Some time again certainly one of our readers advised a enjoyable exercise for the subsequent e book tour: arrange plain frosted desserts, and let contestants hurl varied bits of sweet, flotsam, and ribbon at stated desserts. Whichever seems “greatest” wins.
Sadly, I believe some wreckerators on the market took this as profession recommendation.
And imagine me: there are not any winners right here.
Wow. I did not know you would get that sort of distance out of mini marshmallows.
You realize what they at all times say about edible splatter paint!:
Nothing, really. They’re all too busy making an attempt to keep away from the items with the poo-colored jelly beans.

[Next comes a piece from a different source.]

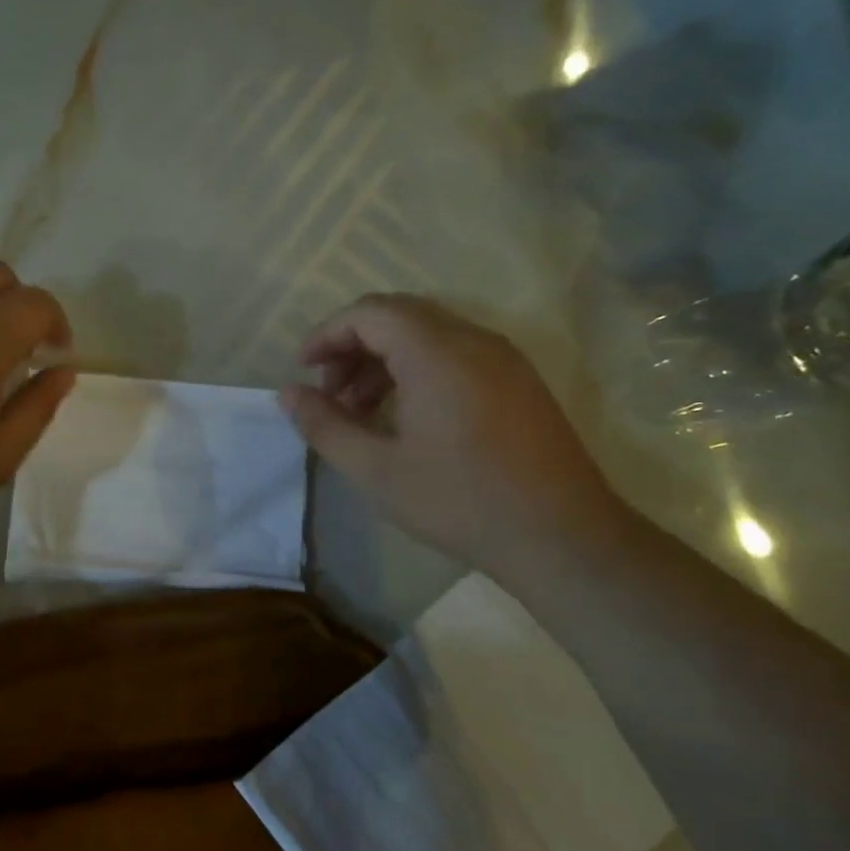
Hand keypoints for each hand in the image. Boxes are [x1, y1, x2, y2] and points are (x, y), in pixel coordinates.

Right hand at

This is one which made use of the drop methodology:
Most of it even landed on the cake!
After all, whenever you’re lobbing throughout such nice distances, some breakage is to be anticipated:
Boops.
You possibly can see {that a} lot of throwing went into this one:
(Psst. Throwing up counts, proper?)
Dangle on a sec, one thing’s mistaken.
This one’s making me hungry:
Mmmm.
Curse you, Wreckerators, and your nefarious mind-washing piles of
whipped cream and berry goodness!
I imply, what subsequent? Will an expert chef on a nationwide actuality present get in on the act??
[holding head] We’re too late! AAHHHH!!
Due to Jill N., Ashlee M., Cassie G., Julie V., Kimberly B., & Elizabeth L., who all get to be first in line come book-tour-throwing time.
*****
P.S., Talking of books, I simply discovered one proper up our wrecky alley:
A Wizard’s Information To Defensive Baking
I do not even want a synopsis. I am bought.